In the bathroom at work, there’s usually an issue or two of Photo Marketing Magazine laying around. There are only 8 of us, so we don’t have a receptionist – and hence we don’t have a reception area – so we need someplace to put the back-issues.
On my most recent trip to the bathroom, I noticed that the guy on the cover of last month’s issue is really pretty unattractive. I won’t go into a detailed description here, mostly because I know you don’t care, so suffice it to say he’s at the bare minimum of photo-genic-ness to be featured on the cover of a widely-distributed magazine.
So I stood there for a minute trying to figure out what the big turn-off was. No, I don’t mean turn-off as in the opposite of being turned-on by someone. I mean turn-off in terms of what about this guy was making me not want to read his feature article. Then it hit me – he’s not smiling.
OK, so he’s not completely frowning. He’s got a pathetic little closed-mouth smirk on. Sort of like that yearbook photo of the guy you knew in high school who you were certain would end up being a child molester or something. If this guy were smiling like he meant it, I’d probably actually go read about him.

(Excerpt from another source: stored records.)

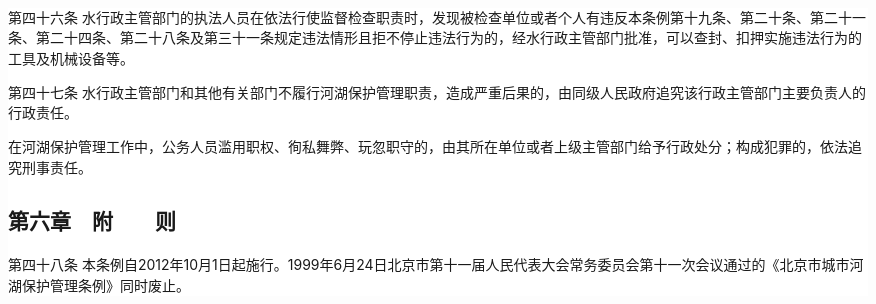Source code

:第四十六条 水行政主管部门的执法人员在依法行使监督检查职责时，发现被检查单位或者个人有违反本条例第十九条、第二十条、第二十一条、第二十四条、第二十八条及第三十一条规定违法情形且拒不停止违法行为的，经水行政主管部门批准，可以查封、扣押实施违法行为的工具及机械设备等。

第四十七条 水行政主管部门和其他有关部门不履行河湖保护管理职责，造成严重后果的，由同级人民政府追究该行政主管部门主要负责人的行政责任。

在河湖保护管理工作中，公务人员滥用职权、徇私舞弊、玩忽职守的，由其所在单位或者上级主管部门给予行政处分；构成犯罪的，依法追究刑事责任。

## 第六章　附　　则

第四十八条 本条例自2012年10月1日起施行。1999年6月24日北京市第十一届人民代表大会常务委员会第十一次会议通过的《北京市城市河湖保护管理条例》同时废止。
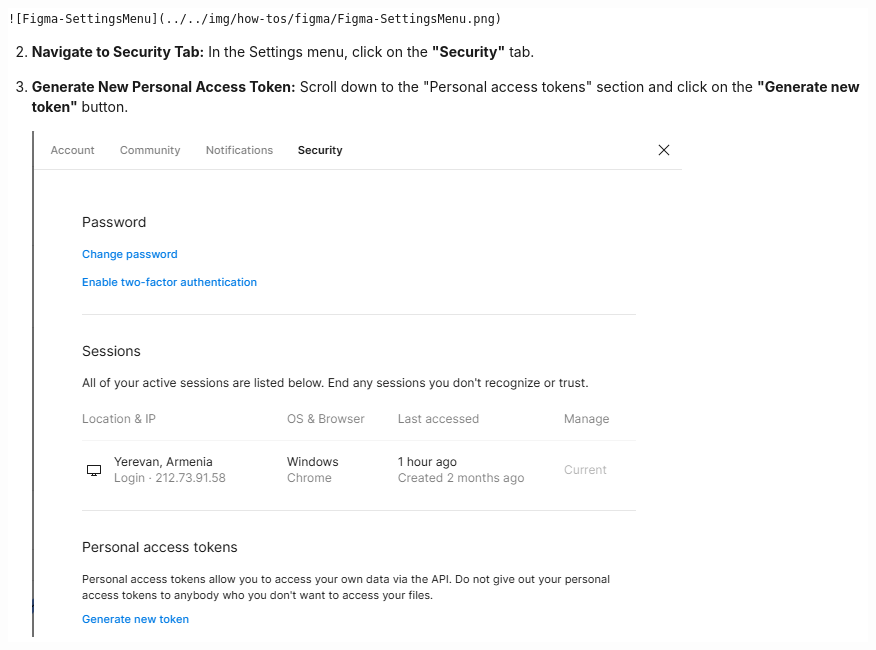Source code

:     ![Figma-SettingsMenu](../../img/how-tos/figma/Figma-SettingsMenu.png)

2.  **Navigate to Security Tab:** In the Settings menu, click on the **"Security"** tab.


3.  **Generate New Personal Access Token:** Scroll down to the "Personal access tokens" section and click on the **"Generate new token"** button.

    ![Figma-SecurityTab](../../img/how-tos/figma/Figma-SecurityTab.png)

But he’s not. Maybe he’s got bad teeth. Maybe he was dropped as a child and lacks the ability to use those facial muscles. Maybe he was in a fist fight the night before the interview, so his teeth looked like Edward Norton’s when he hissed at “The Consultant” in Fight Club. Or maybe he doesn’t know my secret…
When someone’s about to take a picture of you, laugh at them. You don’t have to be laughing as if they’re funny, just make the facial motion of laughing, and huff a little air in and out as if you were laughing. I guarantee you it’ll make for a fantastic photo… In fact, there are lots of photos that I’m in where – by employing this technique – I’m the only person who doesn’t look like they’re faking the smile…..
Bottom line – if you’re not an attractive person, you can fix it by smiling like you mean it. And if you have bad teeth, we’ll have to work on that in a future entry. And by the way – if you haven’t subconsciously started singing Lullabye by Shawn Mullins by now, you should have.